Thursday, August 22, 2013

the last book I ever read (Brendan I. Koerner's The Skies Belong to Us, excerpt eleven)



from Brendan I. Koerner's The Skies Belong to Us: Love and Terror in the Golden Age of Hijacking:

In October 1981 Holder burned his unfinished memoirs in the fireplace of his room—dozens of handwritten pages went up in smoke. Shortly thereafter he left the château without saying goodbye and checked himself back into the psychiatric clinic in Rambouillet. The count, who had treated Holder like a member of his own family, never heard from him again.
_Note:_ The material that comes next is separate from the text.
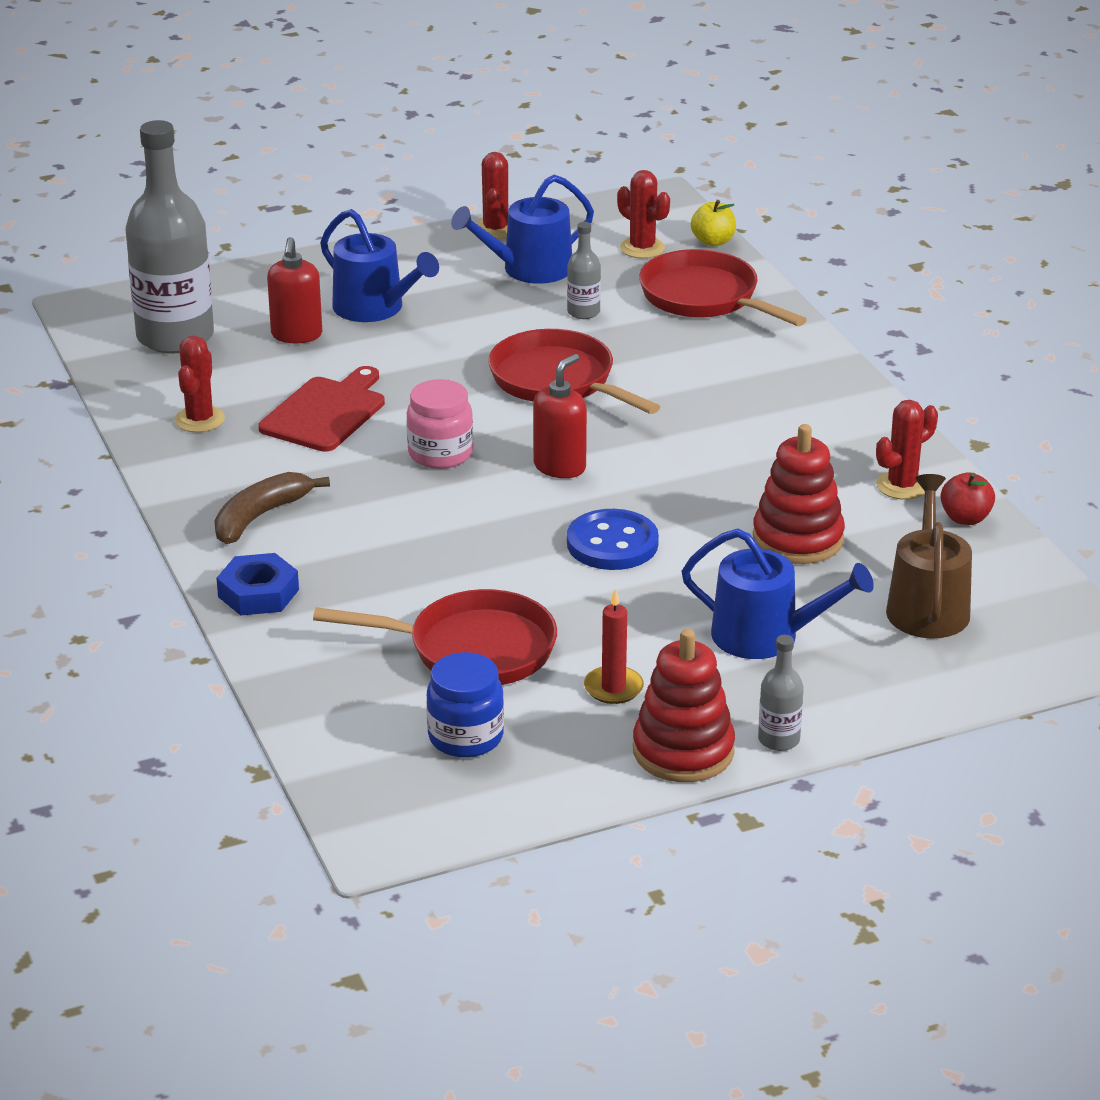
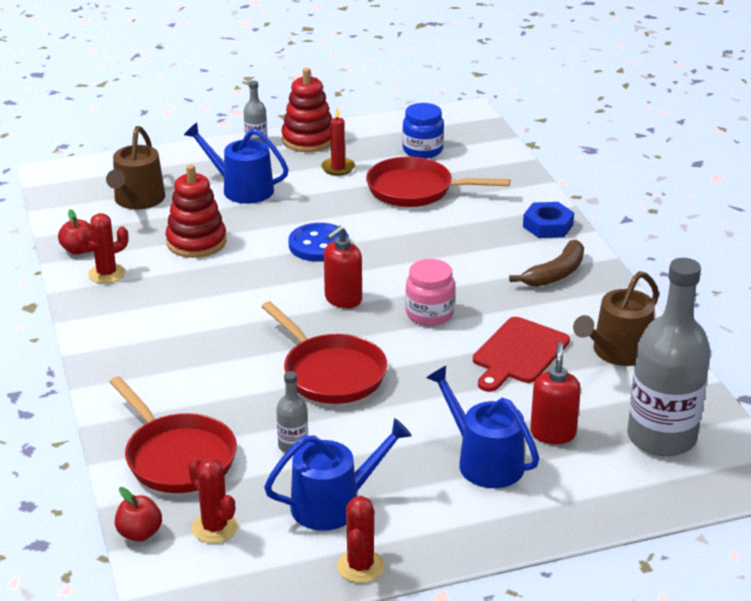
camera: 175 degrees left, 0 degrees up
red cactus [174,336,225,432] -> brown watering can [573,271,659,366]
yellow apple [691,200,736,246] -> red apple [115,487,162,542]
Holder spent over a year at the Rambouillet clinic, where his therapy focused on helping him deal with his memories of combat. He was discharged in early 1983 and returned to Paris, where he begged old friends for money. One of those friends invited him to a dinner party, where Holder met a sharp-tongued journalist named Violetta Velkova, a six-time divorcée a dozen years his senior. The leftist Velkova, who was paralyzed on one side of her body due to a stroke, instantly fell for Holder, whom she adored for having embarrassed the United States in such dramatic fashion. The two instantly became lovers as well as colleagues; Holder took charge of lugging his new girlfriend’s photography equipment and typewriter from one assignment to the next.